LIMSI-CNRS, Orsay Cedex, France.
J Am Med Inform Assoc. 2011 Sep-Oct;18(5):588-93. doi: 10.1136/amiajnl-2011-000154. Epub 2011 May 19.
This paper describes the approaches the authors developed while participating in the i2b2/VA 2010 challenge to automatically extract medical concepts and annotate assertions on concepts and relations between concepts.
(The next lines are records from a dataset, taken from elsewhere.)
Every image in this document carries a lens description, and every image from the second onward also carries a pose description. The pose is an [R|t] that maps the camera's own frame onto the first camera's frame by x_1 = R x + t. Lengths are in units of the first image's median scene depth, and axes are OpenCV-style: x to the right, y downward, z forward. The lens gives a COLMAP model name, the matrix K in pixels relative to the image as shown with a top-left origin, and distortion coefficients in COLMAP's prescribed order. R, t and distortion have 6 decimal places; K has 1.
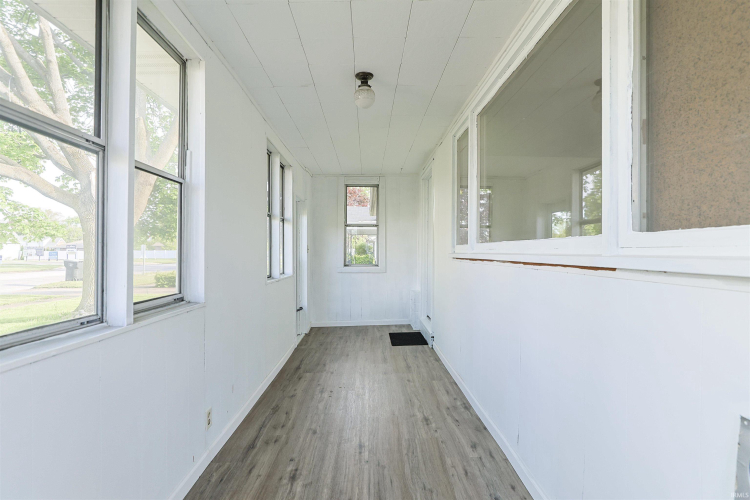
lens RADIAL K [[362.7, 0, 376.5], [0, 362.7, 245.1], [0, 0, 1]] dist [-0.006113, 0.000127]
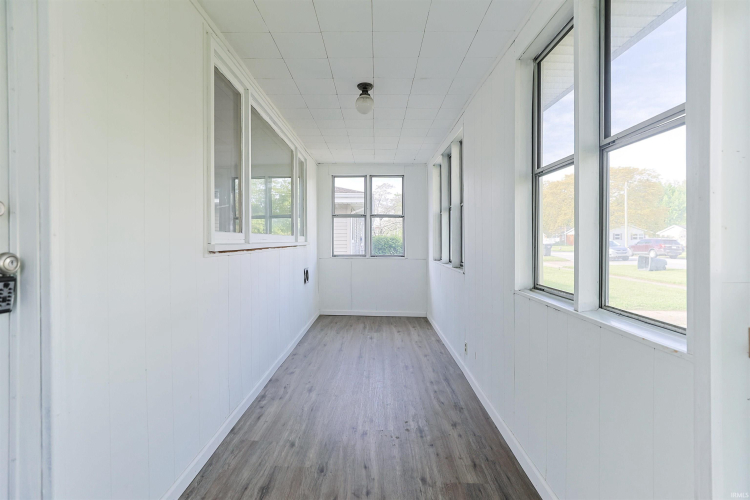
lens RADIAL K [[362.7, 0, 376.5], [0, 362.7, 245.1], [0, 0, 1]] dist [-0.006113, 0.000127]
pose [[-0.999686, 0.000814, 0.025029, -0.088018], [0.000727, 0.999994, -0.003496, 0.031424], [-0.025032, -0.003477, -0.999681, 1.923898]]
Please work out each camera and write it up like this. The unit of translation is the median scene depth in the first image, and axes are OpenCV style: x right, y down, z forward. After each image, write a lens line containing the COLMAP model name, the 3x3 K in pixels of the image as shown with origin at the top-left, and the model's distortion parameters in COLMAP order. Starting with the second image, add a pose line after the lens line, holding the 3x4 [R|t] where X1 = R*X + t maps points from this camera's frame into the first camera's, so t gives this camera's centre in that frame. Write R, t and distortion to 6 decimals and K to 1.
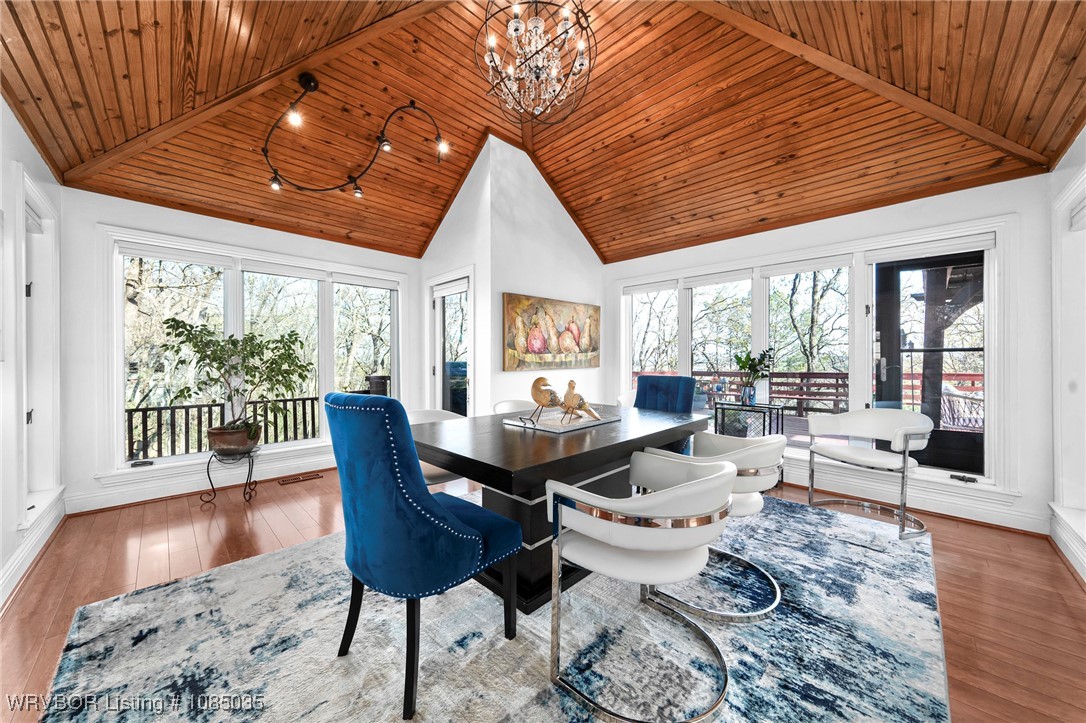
lens RADIAL K [[375.9, 0, 545.0], [0, 375.9, 365.1], [0, 0, 1]] dist [-0.000214, -0.000012]
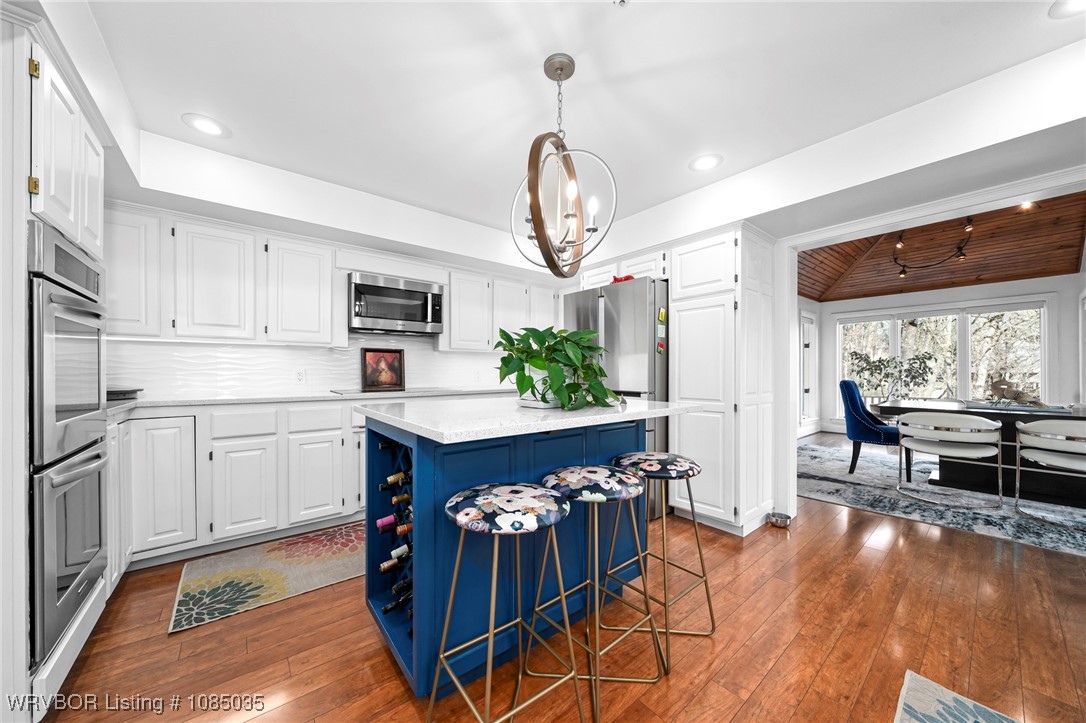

The authors'approaches rely on both rule-based and machine-learning methods. Natural language processing is used to extract features from the input texts; these features are then used in the authors' machine-learning approaches. The authors used Conditional Random Fields for concept extraction, and Support Vector Machines for assertion and relation annotation. Depending on the task, the authors tested various combinations of rule-based and machine-learning methods.
The authors'assertion annotation system obtained an F-measure of 0.931, ranking fifth out of 21 participants at the i2b2/VA 2010 challenge. The authors' relation annotation system ranked third out of 16 participants with a 0.709 F-measure. The 0.773 F-measure the authors obtained on concept extraction did not make it to the top 10.
On the one hand, the authors confirm that the use of only machine-learning methods is highly dependent on the annotated training data, and thus obtained better results for well-represented classes. On the other hand, the use of only a rule-based method was not sufficient to deal with new types of data. Finally, the use of hybrid approaches combining machine-learning and rule-based approaches yielded higher scores.
本文描述了作者在参与 i2b2/VA 2010 挑战赛时所开发的方法,这些方法用于自动提取医学概念,并对概念以及概念之间的关系进行断言标注。
作者的方法依赖于基于规则和基于机器学习的方法。自然语言处理用于从输入文本中提取特征;然后,这些特征被用于作者的机器学习方法中。作者使用条件随机场进行概念提取,使用支持向量机进行断言和关系标注。根据任务的不同,作者测试了基于规则和基于机器学习的方法的各种组合。
作者的断言标注系统在 i2b2/VA 2010 挑战赛的 21 个参赛队伍中排名第五,获得了 0.931 的 F 值。作者的关系标注系统在 16 个参赛队伍中排名第三,获得了 0.709 的 F 值。作者在概念提取方面获得的 0.773 的 F 值没有进入前 10 名。
一方面,作者证实仅使用机器学习方法高度依赖于标注的训练数据,因此对于代表性良好的类别获得了更好的结果。另一方面,仅使用基于规则的方法不足以处理新类型的数据。最后,使用结合了机器学习和基于规则的方法的混合方法产生了更高的分数。